#### [TASK GOAL]
Please give the records below back in full, exactly as shown.

++++++++

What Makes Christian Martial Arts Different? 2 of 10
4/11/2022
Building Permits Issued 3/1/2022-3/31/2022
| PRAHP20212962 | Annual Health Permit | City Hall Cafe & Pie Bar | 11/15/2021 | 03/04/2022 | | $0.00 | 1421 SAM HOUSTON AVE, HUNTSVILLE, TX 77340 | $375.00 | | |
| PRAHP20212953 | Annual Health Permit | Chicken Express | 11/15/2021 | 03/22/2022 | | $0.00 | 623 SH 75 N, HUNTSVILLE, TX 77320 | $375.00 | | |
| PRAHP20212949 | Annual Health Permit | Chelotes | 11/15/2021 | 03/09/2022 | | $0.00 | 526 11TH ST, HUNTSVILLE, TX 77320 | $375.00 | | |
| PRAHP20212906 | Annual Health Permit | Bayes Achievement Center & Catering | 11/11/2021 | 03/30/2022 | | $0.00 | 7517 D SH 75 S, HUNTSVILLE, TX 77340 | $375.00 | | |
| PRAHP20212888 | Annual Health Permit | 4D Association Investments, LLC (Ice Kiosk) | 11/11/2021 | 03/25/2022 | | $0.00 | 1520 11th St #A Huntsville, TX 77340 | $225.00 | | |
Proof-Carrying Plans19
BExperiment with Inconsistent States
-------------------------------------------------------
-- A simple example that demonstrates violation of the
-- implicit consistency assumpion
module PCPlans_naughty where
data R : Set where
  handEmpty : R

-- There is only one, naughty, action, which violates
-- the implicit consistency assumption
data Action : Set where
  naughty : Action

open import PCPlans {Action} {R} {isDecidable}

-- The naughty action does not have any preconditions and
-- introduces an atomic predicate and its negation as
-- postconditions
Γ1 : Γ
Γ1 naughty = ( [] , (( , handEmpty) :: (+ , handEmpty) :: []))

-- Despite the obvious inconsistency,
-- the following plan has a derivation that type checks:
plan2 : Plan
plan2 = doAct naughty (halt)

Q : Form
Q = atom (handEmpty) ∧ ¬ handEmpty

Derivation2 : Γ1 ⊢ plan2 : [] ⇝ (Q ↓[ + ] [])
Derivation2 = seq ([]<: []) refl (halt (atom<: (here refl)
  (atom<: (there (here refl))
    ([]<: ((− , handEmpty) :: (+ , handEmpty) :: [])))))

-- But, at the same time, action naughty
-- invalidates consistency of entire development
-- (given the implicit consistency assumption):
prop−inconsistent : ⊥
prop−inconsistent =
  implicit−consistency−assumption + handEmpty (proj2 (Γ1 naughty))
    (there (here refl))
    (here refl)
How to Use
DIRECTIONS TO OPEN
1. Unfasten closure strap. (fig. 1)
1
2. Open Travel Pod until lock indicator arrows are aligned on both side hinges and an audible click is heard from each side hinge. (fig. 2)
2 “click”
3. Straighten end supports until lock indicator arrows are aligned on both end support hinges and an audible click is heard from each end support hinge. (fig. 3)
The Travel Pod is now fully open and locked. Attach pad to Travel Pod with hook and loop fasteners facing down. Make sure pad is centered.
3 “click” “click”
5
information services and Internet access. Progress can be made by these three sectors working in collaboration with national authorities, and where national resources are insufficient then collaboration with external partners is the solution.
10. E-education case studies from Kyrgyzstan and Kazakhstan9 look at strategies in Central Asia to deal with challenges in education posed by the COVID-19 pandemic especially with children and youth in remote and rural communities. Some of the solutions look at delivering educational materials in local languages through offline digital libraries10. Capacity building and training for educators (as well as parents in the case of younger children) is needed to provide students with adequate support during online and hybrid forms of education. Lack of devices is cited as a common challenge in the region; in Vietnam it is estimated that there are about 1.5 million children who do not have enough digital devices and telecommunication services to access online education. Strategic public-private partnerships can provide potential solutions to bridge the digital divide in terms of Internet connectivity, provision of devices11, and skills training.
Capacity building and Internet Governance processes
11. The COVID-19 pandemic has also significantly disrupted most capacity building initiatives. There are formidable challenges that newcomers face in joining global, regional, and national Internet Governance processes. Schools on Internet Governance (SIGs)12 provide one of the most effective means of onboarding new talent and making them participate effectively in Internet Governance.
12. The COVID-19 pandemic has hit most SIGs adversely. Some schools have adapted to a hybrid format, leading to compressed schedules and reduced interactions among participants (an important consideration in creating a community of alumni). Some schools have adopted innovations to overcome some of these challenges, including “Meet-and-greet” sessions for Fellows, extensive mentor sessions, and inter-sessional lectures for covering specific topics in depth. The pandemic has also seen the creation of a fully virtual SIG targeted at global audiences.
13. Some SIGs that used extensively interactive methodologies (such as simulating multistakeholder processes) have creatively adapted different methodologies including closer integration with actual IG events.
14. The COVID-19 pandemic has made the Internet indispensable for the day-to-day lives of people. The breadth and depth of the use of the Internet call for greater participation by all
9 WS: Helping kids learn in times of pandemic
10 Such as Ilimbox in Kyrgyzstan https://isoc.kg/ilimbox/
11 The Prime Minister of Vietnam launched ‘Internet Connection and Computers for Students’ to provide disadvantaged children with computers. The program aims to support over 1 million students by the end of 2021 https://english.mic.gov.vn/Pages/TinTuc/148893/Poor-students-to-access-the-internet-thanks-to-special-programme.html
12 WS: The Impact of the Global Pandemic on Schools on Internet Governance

++++++++

#### [SOLVED EXERCISE]
What Makes Christian Martial Arts Different? 2 of 10
4/11/2022
Building Permits Issued 3/1/2022-3/31/2022
| PRAHP20212962 | Annual Health Permit | City Hall Cafe & Pie Bar | 11/15/2021 | 03/04/2022 | | $0.00 | 1421 SAM HOUSTON AVE, HUNTSVILLE, TX 77340 | $375.00 | | |
| PRAHP20212953 | Annual Health Permit | Chicken Express | 11/15/2021 | 03/22/2022 | | $0.00 | 623 SH 75 N, HUNTSVILLE, TX 77320 | $375.00 | | |
| PRAHP20212949 | Annual Health Permit | Chelotes | 11/15/2021 | 03/09/2022 | | $0.00 | 526 11TH ST, HUNTSVILLE, TX 77320 | $375.00 | | |
| PRAHP20212906 | Annual Health Permit | Bayes Achievement Center & Catering | 11/11/2021 | 03/30/2022 | | $0.00 | 7517 D SH 75 S, HUNTSVILLE, TX 77340 | $375.00 | | |
| PRAHP20212888 | Annual Health Permit | 4D Association Investments, LLC (Ice Kiosk) | 11/11/2021 | 03/25/2022 | | $0.00 | 1520 11th St #A Huntsville, TX 77340 | $225.00 | | |
Proof-Carrying Plans19
BExperiment with Inconsistent States
-------------------------------------------------------
-- A simple example that demonstrates violation of the
-- implicit consistency assumpion
module PCPlans_naughty where
data R : Set where
  handEmpty : R

-- There is only one, naughty, action, which violates
-- the implicit consistency assumption
data Action : Set where
  naughty : Action

open import PCPlans {Action} {R} {isDecidable}

-- The naughty action does not have any preconditions and
-- introduces an atomic predicate and its negation as
-- postconditions
Γ1 : Γ
Γ1 naughty = ( [] , (( , handEmpty) :: (+ , handEmpty) :: []))

-- Despite the obvious inconsistency,
-- the following plan has a derivation that type checks:
plan2 : Plan
plan2 = doAct naughty (halt)

Q : Form
Q = atom (handEmpty) ∧ ¬ handEmpty

Derivation2 : Γ1 ⊢ plan2 : [] ⇝ (Q ↓[ + ] [])
Derivation2 = seq ([]<: []) refl (halt (atom<: (here refl)
  (atom<: (there (here refl))
    ([]<: ((− , handEmpty) :: (+ , handEmpty) :: [])))))

-- But, at the same time, action naughty
-- invalidates consistency of entire development
-- (given the implicit consistency assumption):
prop−inconsistent : ⊥
prop−inconsistent =
  implicit−consistency−assumption + handEmpty (proj2 (Γ1 naughty))
    (there (here refl))
    (here refl)
How to Use
DIRECTIONS TO OPEN
1. Unfasten closure strap. (fig. 1)
1
2. Open Travel Pod until lock indicator arrows are aligned on both side hinges and an audible click is heard from each side hinge. (fig. 2)
2 “click”
3. Straighten end supports until lock indicator arrows are aligned on both end support hinges and an audible click is heard from each end support hinge. (fig. 3)
The Travel Pod is now fully open and locked. Attach pad to Travel Pod with hook and loop fasteners facing down. Make sure pad is centered.
3 “click” “click”
5
information services and Internet access. Progress can be made by these three sectors working in collaboration with national authorities, and where national resources are insufficient then collaboration with external partners is the solution.
10. E-education case studies from Kyrgyzstan and Kazakhstan9 look at strategies in Central Asia to deal with challenges in education posed by the COVID-19 pandemic especially with children and youth in remote and rural communities. Some of the solutions look at delivering educational materials in local languages through offline digital libraries10. Capacity building and training for educators (as well as parents in the case of younger children) is needed to provide students with adequate support during online and hybrid forms of education. Lack of devices is cited as a common challenge in the region; in Vietnam it is estimated that there are about 1.5 million children who do not have enough digital devices and telecommunication services to access online education. Strategic public-private partnerships can provide potential solutions to bridge the digital divide in terms of Internet connectivity, provision of devices11, and skills training.
Capacity building and Internet Governance processes
11. The COVID-19 pandemic has also significantly disrupted most capacity building initiatives. There are formidable challenges that newcomers face in joining global, regional, and national Internet Governance processes. Schools on Internet Governance (SIGs)12 provide one of the most effective means of onboarding new talent and making them participate effectively in Internet Governance.
12. The COVID-19 pandemic has hit most SIGs adversely. Some schools have adapted to a hybrid format, leading to compressed schedules and reduced interactions among participants (an important consideration in creating a community of alumni). Some schools have adopted innovations to overcome some of these challenges, including “Meet-and-greet” sessions for Fellows, extensive mentor sessions, and inter-sessional lectures for covering specific topics in depth. The pandemic has also seen the creation of a fully virtual SIG targeted at global audiences.
13. Some SIGs that used extensively interactive methodologies (such as simulating multistakeholder processes) have creatively adapted different methodologies including closer integration with actual IG events.
14. The COVID-19 pandemic has made the Internet indispensable for the day-to-day lives of people. The breadth and depth of the use of the Internet call for greater participation by all
9 WS: Helping kids learn in times of pandemic
10 Such as Ilimbox in Kyrgyzstan https://isoc.kg/ilimbox/
11 The Prime Minister of Vietnam launched ‘Internet Connection and Computers for Students’ to provide disadvantaged children with computers. The program aims to support over 1 million students by the end of 2021 https://english.mic.gov.vn/Pages/TinTuc/148893/Poor-students-to-access-the-internet-thanks-to-special-programme.html
12 WS: The Impact of the Global Pandemic on Schools on Internet Governance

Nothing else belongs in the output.